Kamala Harris frequentemente se apoia em uma de suas frases favoritas para deixar sua equipe focada antes de começar um projeto importante: “Qual é o negócio que estamos tentando realizar aqui?”
Ao decidir o que dizer no discurso mais importante de sua vida nesta quinta-feira (22), a resposta da vice-presidente foi tripla, disseram assessores: contar sua história de vida, enquadrar sua disputa com o ex-presidente Donald Trump como uma luta entre o futuro e o passado e recuperar a bandeira do patriotismo para a chapa democrata.
Kamala tem levado seu discurso de convenção tão a sério que realizou ensaios completos com teleprompters em três fusos horários diferentes.
Pouco depois de se tornar candidata à Presidência há um mês, ela disse a assessores que via esse discurso e os debates como os momentos mais cruciais de sua campanha abreviada, de acordo com três pessoas familiarizadas com seu pensamento.
O rascunho mais antigo de suas falas para uma futura convenção já circulava quando Kamala ainda era apenas uma vice-presidente buscando um segundo mandato como a número dois do presidente Joe Biden.
Agora, o discurso retrabalhado representará a maior virada de Kamala no palco nacional desde sua ascensão repentina ao topo do Partido Democrata, enquanto se prepara para enfrentar Trump em uma eleição daqui a 75 dias.
Adam Frankel, ex-redator de discursos do ex-presidente Barack Obama e agora conselheiro de Kamala, é o principal responsável pela fala da candidata, recebendo sugestões e contribuições de uma ampla variedade de outras pessoas. Mas a própria vice-presidente trabalhou no discurso quase linha por linha, segundo duas pessoas familiarizadas com os preparativos.
Seus ensaios e sessões de discussão envolveram teleprompters nesta semana em Chicago no hotel Park Hyatt, na Universidade Howard em Washington e no Arizona durante sua primeira viagem de campanha a um estado-pêndulo, quando alguns assessores ficaram com ela em um hotel no centro de Phoenix.
O primeiro dos três temas do discurso, de acordo com funcionários da campanha que não estavam autorizados a falar publicamente antes do discurso, é contar a história de sua própria vida.
Espera-se que Kamala descreva sua própria criação de classe média, enquadrando-a como permitindo que ela compreenda melhor as necessidades e lutas da classe média hoje.

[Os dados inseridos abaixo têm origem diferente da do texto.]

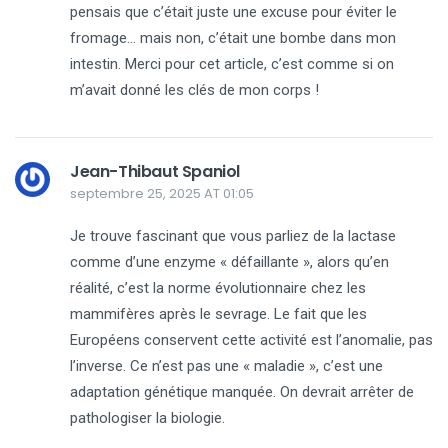
pensais que c’était juste une excuse pour éviter le
fromage… mais non, c’était une bombe dans mon
intestin. Merci pour cet article, c’est comme si on
m’avait donné les clés de mon corps !
Jean-Thibaut Spaniol
septembre 25, 2025 AT 01:05
Je trouve fascinant que vous parliez de la lactase
comme d’une enzyme « défaillante », alors qu’en
réalité, c’est la norme évolutionnaire chez les
mammifères après le sevrage. Le fait que les
Européens conservent cette activité est l’anomalie, pas
l’inverse. Ce n’est pas une « maladie », c’est une
adaptation génétique manquée. On devrait arrêter de
pathologiser la biologie.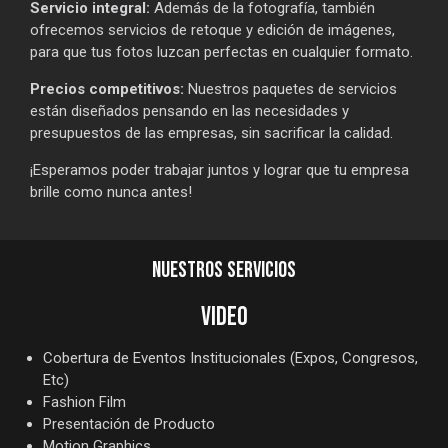
Servicio integral:
Además de la fotografía, también
ofrecemos servicios de retoque y edición de imágenes,
para que tus fotos luzcan perfectas en cualquier formato.
Precios competitivos:
Nuestros paquetes de servicios
están diseñados pensando en las necesidades y
presupuestos de las empresas, sin sacrificar la calidad.
¡Esperamos poder trabajar juntos y lograr que tu empresa
brille como nunca antes!
NUESTROS SERVICIOS
VIDEO
Cobertura de Eventos Institucionales (Expos, Congresos,
Etc)
Fashion Film
Presentación de Producto
Motion Graphics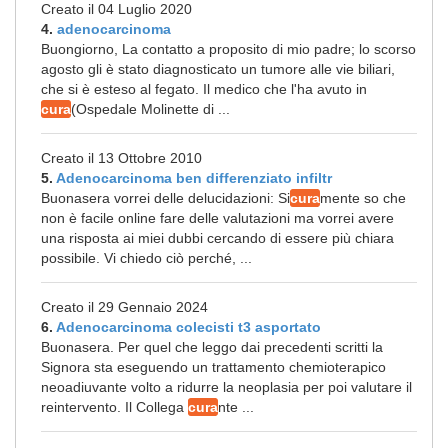
Creato il 04 Luglio 2020
4.
adenocarcinoma
Buongiorno, La contatto a proposito di mio padre; lo scorso
agosto gli è stato diagnosticato un tumore alle vie biliari,
che si è esteso al fegato. Il medico che l'ha avuto in
cura
(Ospedale Molinette di ...
Creato il 13 Ottobre 2010
5.
Adenocarcinoma ben differenziato infiltr
Buonasera vorrei delle delucidazioni: Si
cura
mente so che
non è facile online fare delle valutazioni ma vorrei avere
una risposta ai miei dubbi cercando di essere più chiara
possibile. Vi chiedo ciò perché, ...
Creato il 29 Gennaio 2024
6.
Adenocarcinoma colecisti t3 asportato
Buonasera. Per quel che leggo dai precedenti scritti la
Signora sta eseguendo un trattamento chemioterapico
neoadiuvante volto a ridurre la neoplasia per poi valutare il
reintervento. Il Collega
cura
nte ...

E espera-se que ela conte aos eleitores sobre sua carreira antes da vice-presidência: seu trabalho inicial como promotora e depois como procuradora-geral da Califórnia.
O segundo objetivo é enquadrar a corrida como uma disputa de futuro contra passado, contrastando sua promessa de proteger liberdades com advertências mais sombrias sobre a agenda de Trump e o Projeto 2025, que os democratas transformaram em uma causa geral de preocupação.
O terceiro é apelar ao patriotismo. O partido distribuiu placas com “EUA” para delegados ao longo da semana. Kamala deve se apresentar como uma presidente para todos os americanos.
“Nós amamos este país,” disse o governador Tim Walz (Minnesota), companheiro de chapa de Kamala, em seu próprio discurso na quarta-feira.
As raízes relativamente humildes de Kamala têm sido um tema recorrente ao longo da convenção. Palestrante após palestrante se referiu aos primórdios dela trabalhando no McDonald’s para contrastar com a riqueza herdada de Trump em Nova York.
“Temos a chance de eleger uma presidente que é para a classe média porque ela é da classe média”, disse a deputada Alexandria Ocasio-Cortez em seu discurso na segunda-feira.
É notável que a única grande área de política em que Kamala lançou sua própria agenda separada de Biden até agora é a economia, focando questões básicas como o custo da moradia e dos mantimentos.
“Ela está pensando em como falar com o povo americano para que saibam que ela entende o que estão passando,” disse seu conselheiro Cedric Richmond sobre o discurso. “Que ela se importa com o que estão passando, que ela quer oferecer uma solução para o que estão passando e que ela vai fazer o máximo possível para fazê-lo.”
Em apenas algumas semanas como candidata, Kamala já cunhou alguns bordões que ganharam seus simpatizantes. Eles aplaudem o “não vamos voltar atrás” e esperam por sua piada ligando seu passado como promotora a Trump: “Eu conheço o tipo dele.” Desta vez, porém, Kamala terá de pensar em um eleitorado mais amplo, incluindo independentes e republicanos moderados.
A vice-presidente se equilibra entre se apresentar como uma nova líder para o país e ser parte do governo atual. Também busca combater a representação da campanha de Trump de que ela é “perigosamente liberal”. Por isso, afastou-se de várias posições mais progressistas adotadas durante sua candidatura presidencial em 2020.